Le sperequazioni di potere sono senz’altro spiegabili nelle società primitive, ove le differenze di tipo fisico erano più rilevanti. La donna, sia perché partoriva e allattava, sia perché era meno dotata di forza fisica, aveva il compito di curare i figli, l’uomo di procurare il cibo: questa posizione rendeva la donna dipendente dall’uomo e, con il tempo, questa sperequazione veniva codificata socialmente, assegnando ai maschi uno status superiore rispetto alle donne.
Alcuni studiosi ritengono che questa suddivisione dei ruoli si sia in qualche maniera mantenuta nella società moderna in base a ragioni di innatismo psicologico: è cioè necessario che esista all’interno della famiglia un individuo che ricopre il ruolo “strumentale”, incentrato nei rapporti fra la famiglia e il mondo esterno, e chi compia il ruolo “espressivo”, specializzato nei rapporti interni nella famiglia.
Nell’ambito di una teoria del conflitto, nulla ci impedisce di studiare le donne come una qualsiasi minoranza [2]: avremo allora un gruppo dominante, quello degli uomini, che è interessato a mantenere il proprio status quo: e, naturalmente, gli uomini possono godere di uno status superiore solo se le donne hanno uno status inferiore.
Ora, giacché in tutte le società gli assetti culturali sono determinati dal gruppo dominante, vi sarà una ideologia tesa a rinforzare il modello vigente.

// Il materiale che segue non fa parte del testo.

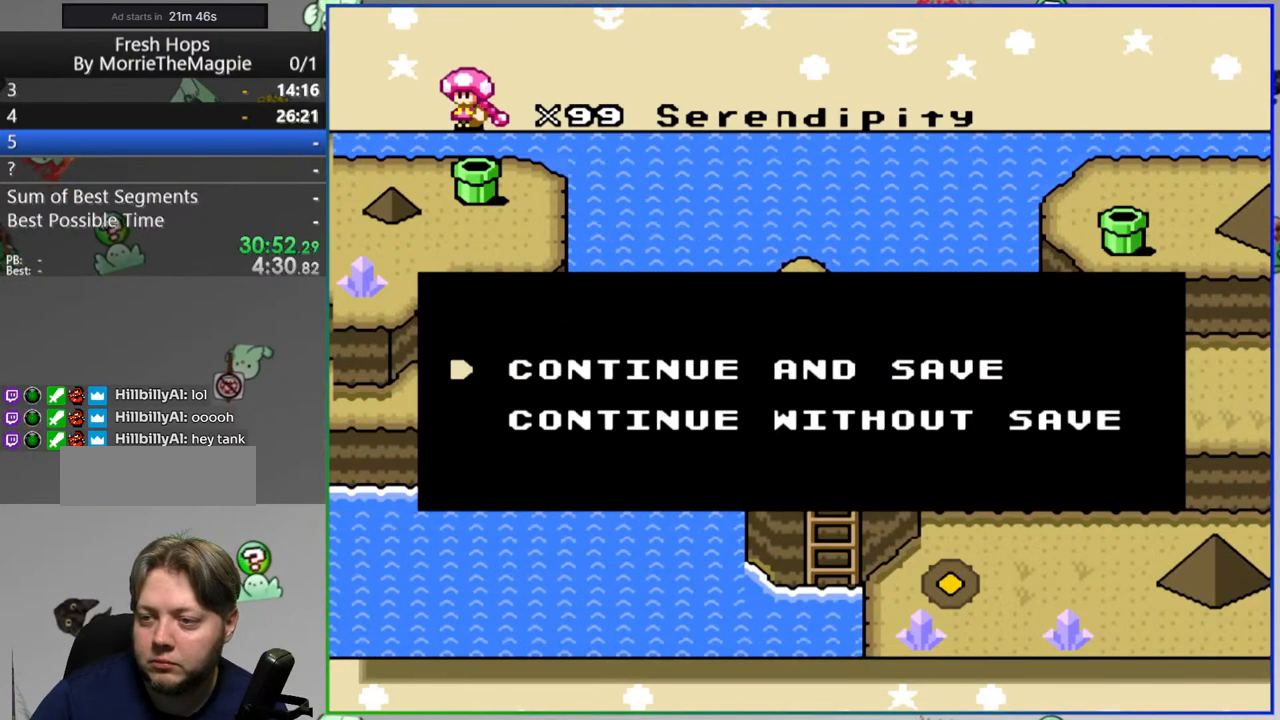
{"buttons": [], "events": []}
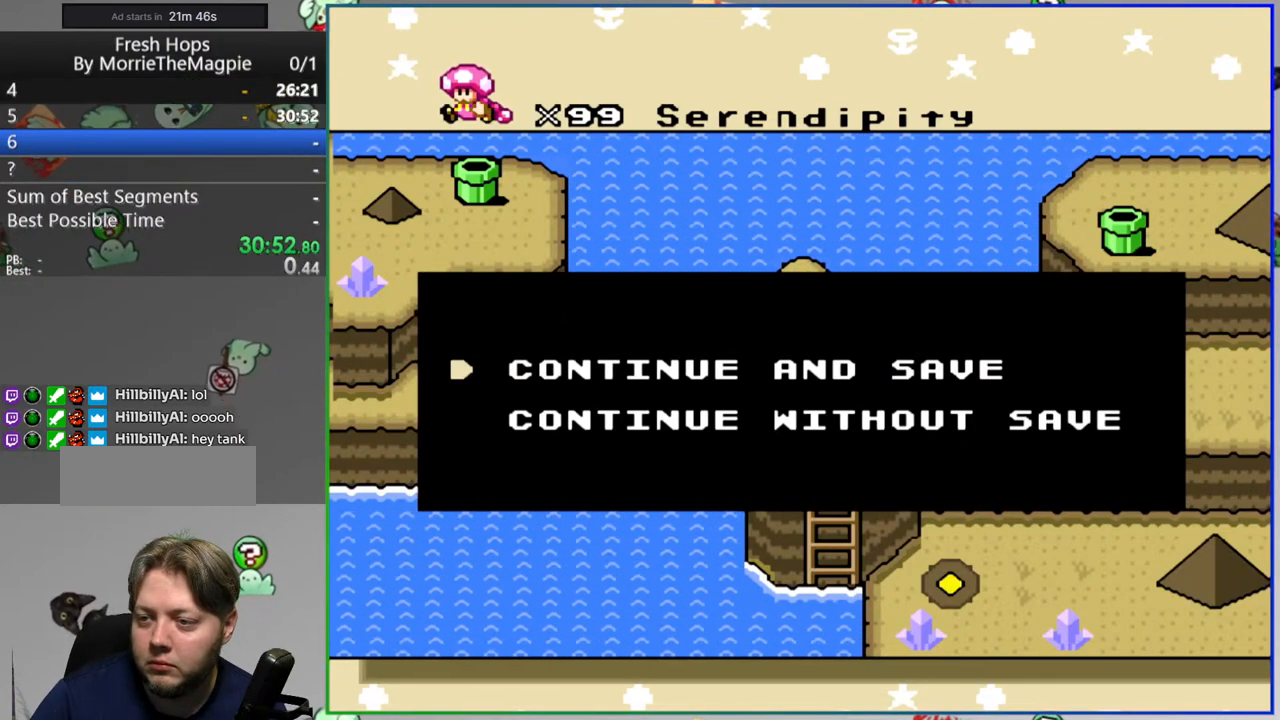
{"buttons": [], "events": []}
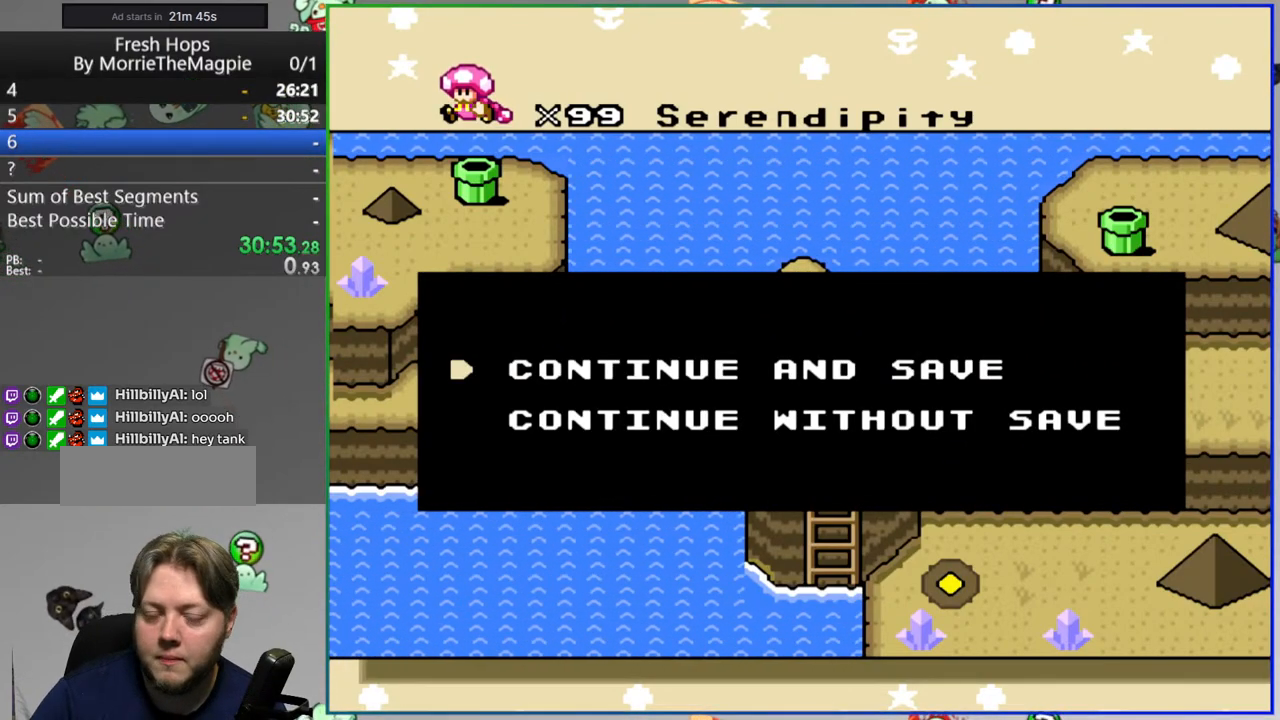
{"buttons": [], "events": []}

Basti pensare solo al linguaggio comune, ad esempio con il termine “umanità” che designa le persone in generale. O, più in generale, a tutta l’ideologia della superiorità dell’uomo in termini di competenza, di capacità intellettuali, etc.
L’ideologia maschilista viene introiettata nei giovani in maniera permeante: già nei primi anni di vita le educazioni sono diverse nei due sessi, e ai maschi viene insegnato a non comportarsi da “femminucce”. Va da sé che ricevere una caratterizzazione negativa dei comportamenti riguardanti l’altro sesso provocherà in età più adulta psicologie maschiliste.
Ma senz’altro un altro canale molto importante sono i media: basti pensare a come viene presentata la donna nelle pubblicità.
Concludendo, sia i modelli esplicativi più interessati al piano biologico, sia quelli che si muovono nella sfera sociologica, sembrano riuscire a spiegare solo molto parzialmente le differenze sociali fra uomini e donne.
Note
[1] Cfr. Margaret Mead, Sesso e temperamento in tre società primitive, Milano, Il Saggiatore, 1967.
[2] Ricordo che in sociologia con “minoranza” si intende un qualsiasi gruppo discriminato in termini di accesso a potere, prestigio o di status lavorativi. Non è un termine quantitativamente vincolato, per cui può anche darsi il caso che una “minoranza” (sociologicamente intesa) costituisca la maggioranza della popolazione.
Così come è scritto, l’articolo dovrebbe essere postato in “sociologia” più che in “Etica”. Per riportarlo in “etica” sarebbe interessante studiare come le differenze biologiche tra i sessi portino a differenze di diritti.
Caro Rolando,
Sono d’accordo con te. In effetti avevamo pensato di creare una sezione “ad hoc” per questo post (che sarebbe stata o, come proponevi tu, “sociologia” o “gender studies”). Ma poi, per ragioni di semplicità, abbiamo preferito evitare (anche perché, a parte questo post propedeutico, i prossimi post sull’argomento saranno più strettamente “filosofici”).
Un saluto,
Gioele
Questione che in questi tempi mi pare più spinosa cha mai, anche dal punta di vista etico, in quanto si fanno sentire sempre più forti le voci di chi dichiara che i sessi non sono due e basta, scavalcando la questione dell’orientamento sessuale (gay e lesbiche, cha ancora in questo schema duale potrebbero starci) per includere bisessualità e transessualità.